**The problem:**
Pull out each line of the data that includes the word "ERGONOMIA".

[Saved entries]
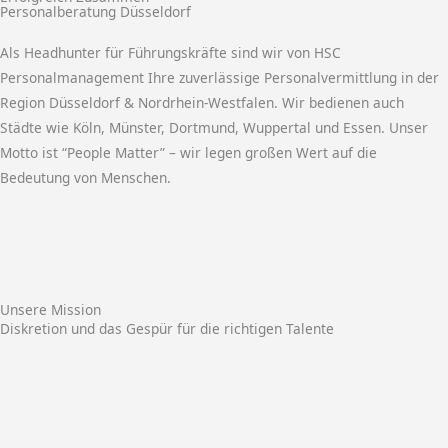
Personalberatung Düsseldorf
Als Headhunter für Führungskräfte sind wir von HSC
Personalmanagement Ihre zuverlässige Personalvermittlung in der
Region Düsseldorf & Nordrhein-Westfalen. Wir bedienen auch
Städte wie Köln, Münster, Dortmund, Wuppertal und Essen. Unser
Motto ist “People Matter” – wir legen großen Wert auf die
Bedeutung von Menschen.
Unsere Mission
Diskretion und das Gespür für die richtigen Talente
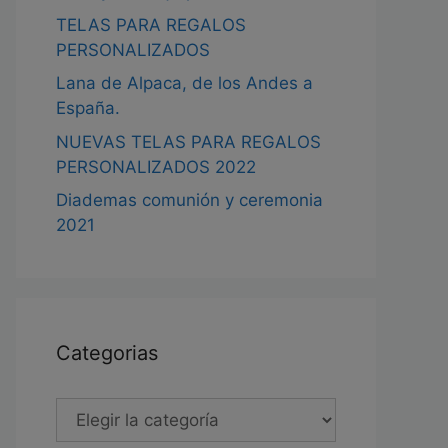
TELAS PARA REGALOS
PERSONALIZADOS
Lana de Alpaca, de los Andes a
España.
NUEVAS TELAS PARA REGALOS
PERSONALIZADOS 2022
Diademas comunión y ceremonia
2021
Categorias
Categorias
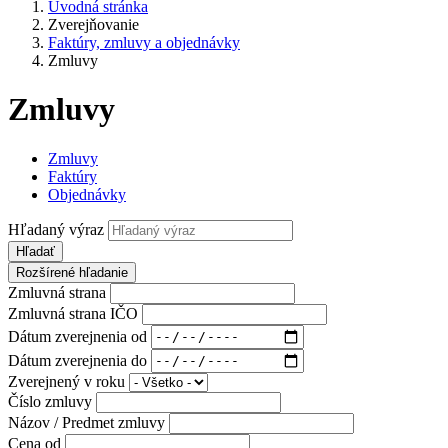
Úvodná stránka
Zverejňovanie
Faktúry, zmluvy a objednávky
Zmluvy
Zmluvy
Zmluvy
Faktúry
Objednávky
Hľadaný výraz
Hľadať
Rozšírené hľadanie
Zmluvná strana
Zmluvná strana IČO
Dátum zverejnenia od
Dátum zverejnenia do
Zverejnený v roku
Číslo zmluvy
Názov / Predmet zmluvy
Cena od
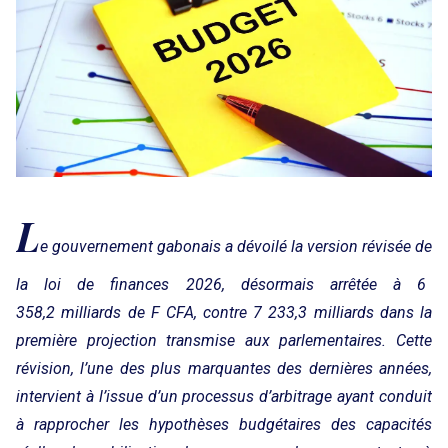
L
e gouvernement gabonais a dévoilé la version révisée de
la loi de finances 2026, désormais arrêtée à 6
358,2 milliards de F CFA, contre 7 233,3 milliards dans la
première projection transmise aux parlementaires. Cette
révision, l’une des plus marquantes des dernières années,
intervient à l’issue d’un processus d’arbitrage ayant conduit
à rapprocher les hypothèses budgétaires des capacités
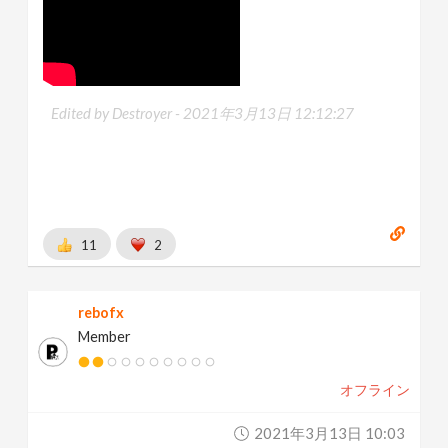
Edited by Destroyer -
2021年3月13日 12:12:27
11
2
rebofx
Member
オフライン
2021年3月13日 10:03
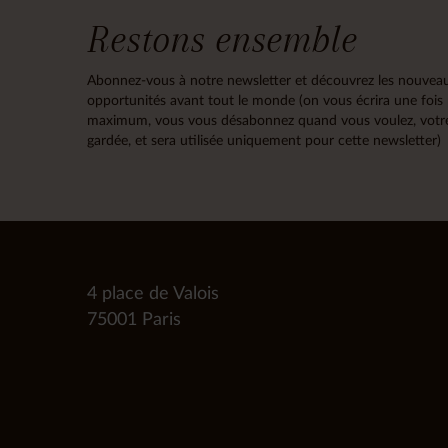
Restons ensemble
Abonnez-vous à notre newsletter et découvrez les nouveau
opportunités avant tout le monde (on vous écrira une fois
maximum, vous vous désabonnez quand vous voulez, votre
gardée, et sera utilisée uniquement pour cette newsletter)
4 place de Valois
75001 Paris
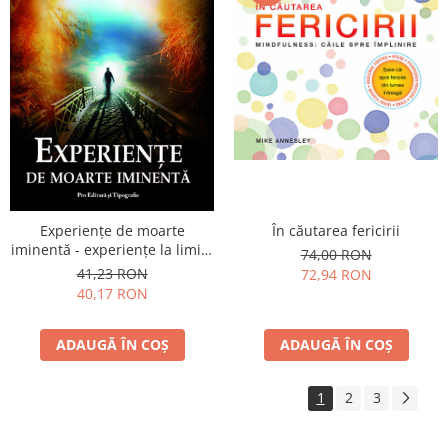
Experienţe de moarte
În căutarea fericirii
iminentă - experienţe la limita
74,00 RON
dintre viaţă şi moarte
41,23 RON
72,94 RON
40,17 RON
ADAUGĂ ÎN COȘ
ADAUGĂ ÎN COȘ
1
2
3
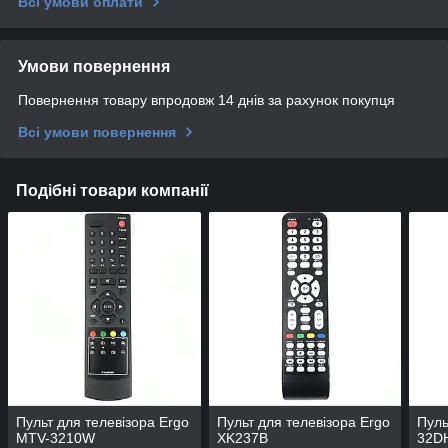
Всі умови оплати
Умови повернення
Повернення товару впродовж 14 днів за рахунок покупця
Всі умови повернення
Подібні товари компанії
Пульт для телевізора Ergo
Пульт для телевізора Ergo
Пуль
MTV-3210W
XK237B
32D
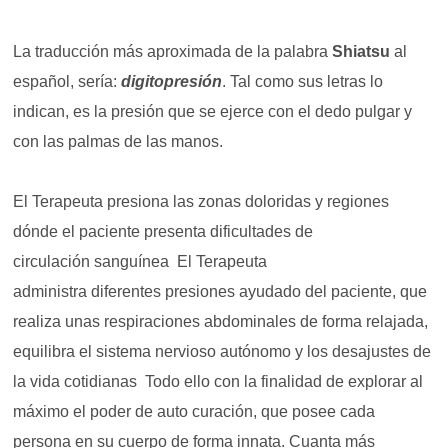
La traducción más aproximada de la palabra
Shiatsu
al
español, sería:
digitopresión
. Tal como sus letras lo
indican, es la presión que se ejerce con el dedo pulgar y
con las palmas de las manos.
El Terapeuta presiona las zonas doloridas y regiones
dónde el paciente presenta dificultades de
circulación sanguínea El Terapeuta
administra diferentes presiones ayudado del paciente, que
realiza unas respiraciones abdominales de forma relajada,
equilibra el sistema nervioso autónomo y los desajustes de
la vida cotidianas Todo ello con la finalidad de explorar al
máximo el poder de auto curación, que posee cada
persona en su cuerpo de forma innata. Cuanta más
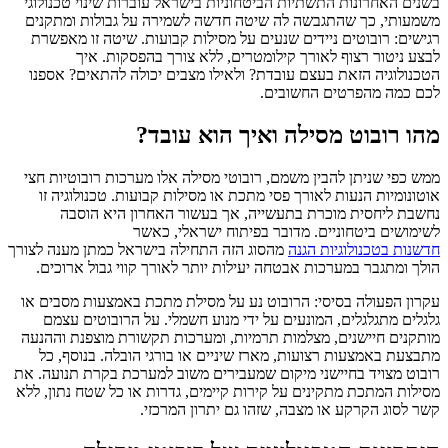
בשנים האחרונות התשתיות הביטחוניות בישראל עוברות שינוי טכנולוגי
משמעותי, כך שהתגבשה לה שיטה חדשה לשמירה על גבולות ומתקנים
רגישים: רובוטים ניידים שנעים על מסילות קבועות. שיטה זו מאפשרת
לבצע ניטור רצוף לאורך קילומטרים, ללא צורך בהפסקות. איך
הטכנולוגיה הזאת בעצם עובדת? ולאילו מצבים יכולה להתאים? אספנו
לכם כמה מהפרטים החשובים.
מהו רובוט מסילה ואיך הוא עובד?
ממש כפי שניתן להבין משמם, רובוטי מסילה אלו מערכות רובוטיות חצי
אוטונומיות הנעות לאורך פסי מתכת או מסילות קבועות. טכנולוגיה זו
נחשבת ליחסית מוכרת בתעשייה, אך בעשור האחרון היא הוסבה
לשימושים ביטחוניים. מדובר בפיתוח ישראלי, כאשר
חדשנות
בטכנולוגיות
הגנה
מהסוג הזה התחילה בישראל כמתן מענה לצורך
הולך ומתגבר במערכות אבטחה יעילות יותר לאורך קווי גבול ארוכים.
עקרון הפעולה בסיסי: הרובוט נע על מסילת מתכת באמצעות מסבים או
גלגלים מתגלגלים, המונעים על ידי מנוע חשמלי. על הרובוטים עצמם
מותקנים חיישנים, מצלמות תרמיות, ומערכות תקשורת מוצפנת וההנעה
מתבצעת באמצעות רצועות, מארז שיניים או בורגי הובלה. בנוסף, כל
רובוט מצויד בחיישני מיקום שמעבירים משוב למערכת בקרת תנועה. את
מסילות המתכת מתקינים על קירות קיימים, גדרות או כל שטח נתון, ללא
קשר לסוג הקרקע או מצבה, שזהו גם יתרון המרכזי.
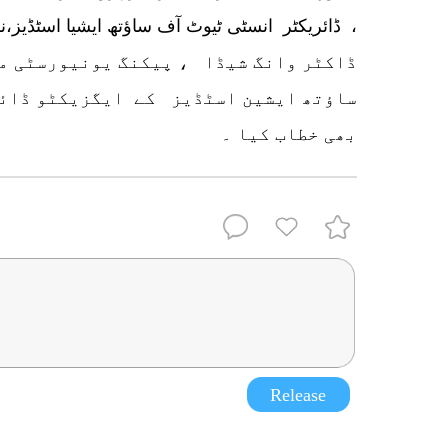
، ڈائریکٹر انسٹی ٹیوٹ آف ساؤتھ ایشیا اسٹڈیز،ن
ساؤتھ ایشین اسٹڈیز کے ایگزیکٹو ڈا
بھی خطاب کیا ۔
Release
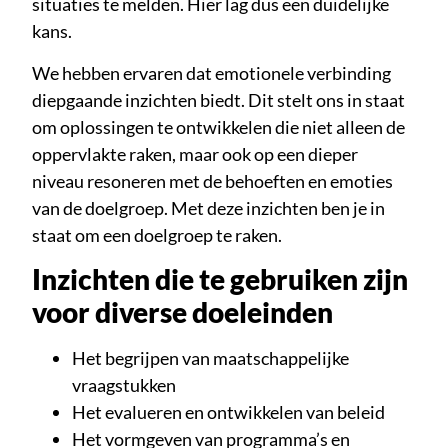
situaties te melden. Hier lag dus een duidelijke
kans.
We hebben ervaren dat emotionele verbinding
diepgaande inzichten biedt. Dit stelt ons in staat
om oplossingen te ontwikkelen die niet alleen de
oppervlakte raken, maar ook op een dieper
niveau resoneren met de behoeften en emoties
van de doelgroep. Met deze inzichten ben je in
staat om een doelgroep te raken.
Inzichten die te gebruiken zijn
voor diverse doeleinden
Het begrijpen van maatschappelijke
vraagstukken
Het evalueren en ontwikkelen van beleid
Het vormgeven van programma’s en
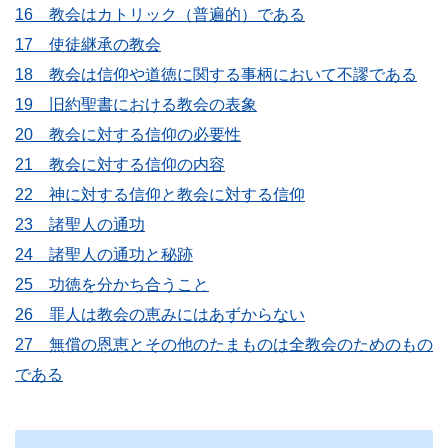
16 教会はカトリック（普遍的）である
17 使徒継承の教会
18 教会は信仰や道徳に関する事柄において不謬である
19 旧約聖書における教会の表象
20 教会に対する信仰の必要性
21 教会に対する信仰の内容
22 神に対する信仰と教会に対する信仰
23 諸聖人の通功
24 諸聖人の通功と秘跡
25 功徳を分かち合うこと
26 罪人は教会の恵みにはあずからない
27 無償の恩恵とその他のたまものは全教会のためのもの
である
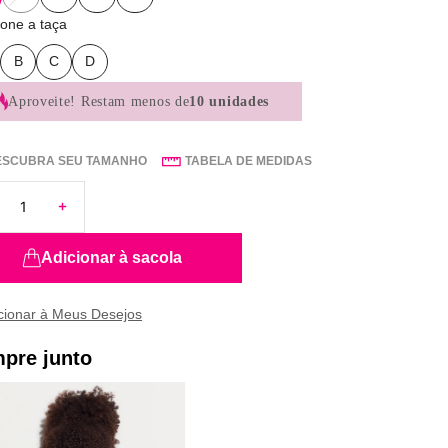
ione a taça
B
C
D
Aproveite!
Restam menos de
10 unidades
ESCUBRA SEU TAMANHO
TABELA DE MEDIDAS
Adicionar à sacola
pre junto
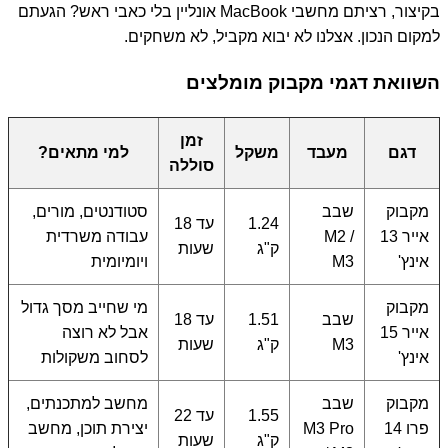
בקיצור, רציתם מחשבי MacBook אונליין בלי כאבי ראש? הגעתם
למקום הנכון. אצלנו לא יבוא מקביל, לא משחקים.
השוואת דגמי מקבוק מומלצים
זמן
דגם
מעבד
משקל
למי מתאים?
סוללה
מקבוק
שבב
סטודנטים, מורים,
1.24
עד 18
אייר 13
M2 /
עבודה משרדית
ק"ג
שעות
אינץ'
M3
ויומיומית
מקבוק
מי שחייב מסך גדול
שבב
1.51
עד 18
אייר 15
אבל לא רוצה
M3
ק"ג
שעות
אינץ'
לסחוב משקולות
מקבוק
שבב
מחשב למתכנתים,
1.55
עד 22
פרו 14
M3 Pro
יצירת תוכן, מחשב
ק"ג
שעות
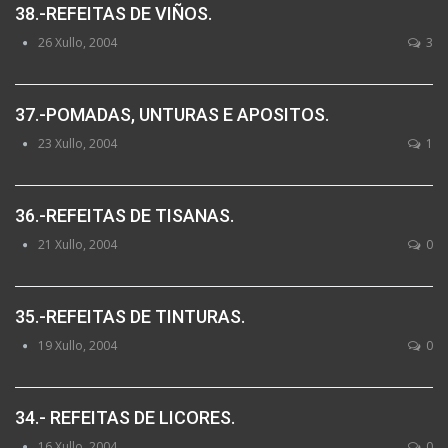
38.-REFEITAS DE VIÑOS.
26 Xullo, 2004
3
37.-POMADAS, UNTURAS E APOSITOS.
23 Xullo, 2004
1
36.-REFEITAS DE TISANAS.
21 Xullo, 2004
0
35.-REFEITAS DE TINTURAS.
19 Xullo, 2004
0
34.- REFEITAS DE LICORES.
16 Xullo, 2004
0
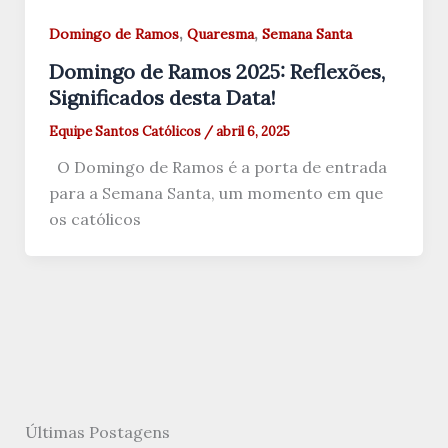
,
,
Domingo de Ramos
Quaresma
Semana Santa
Domingo de Ramos 2025: Reflexões,
Significados desta Data!
Equipe Santos Católicos
/
abril 6, 2025
O Domingo de Ramos é a porta de entrada
para a Semana Santa, um momento em que
os católicos
Últimas Postagens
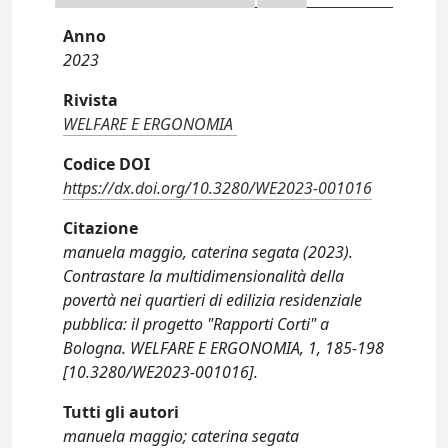
Anno
2023
Rivista
WELFARE E ERGONOMIA
Codice DOI
https://dx.doi.org/10.3280/WE2023-001016
Citazione
manuela maggio, caterina segata (2023).
Contrastare la multidimensionalità della
povertà nei quartieri di edilizia residenziale
pubblica: il progetto "Rapporti Corti" a
Bologna. WELFARE E ERGONOMIA, 1, 185-198
[10.3280/WE2023-001016].
Tutti gli autori
manuela maggio; caterina segata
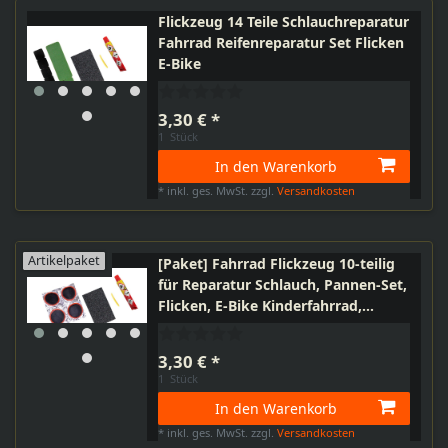
Flickzeug 14 Teile Schlauchreparatur
Fahrrad Reifenreparatur Set Flicken
E-Bike
3,30 € *
1
Stück
In den Warenkorb
*
inkl. ges. MwSt.
zzgl.
Versandkosten
Artikelpaket
[Paket] Fahrrad Flickzeug 10-teilig
für Reparatur Schlauch, Pannen-Set,
Flicken, E-Bike Kinderfahrrad,
Kinderwagen, Roller, Laufrad
3,30 € *
1
Stück
In den Warenkorb
*
inkl. ges. MwSt.
zzgl.
Versandkosten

**Solution for this exercise:**
WELFARE E ERGONOMIA
Bologna. WELFARE E ERGONOMIA, 1, 185-198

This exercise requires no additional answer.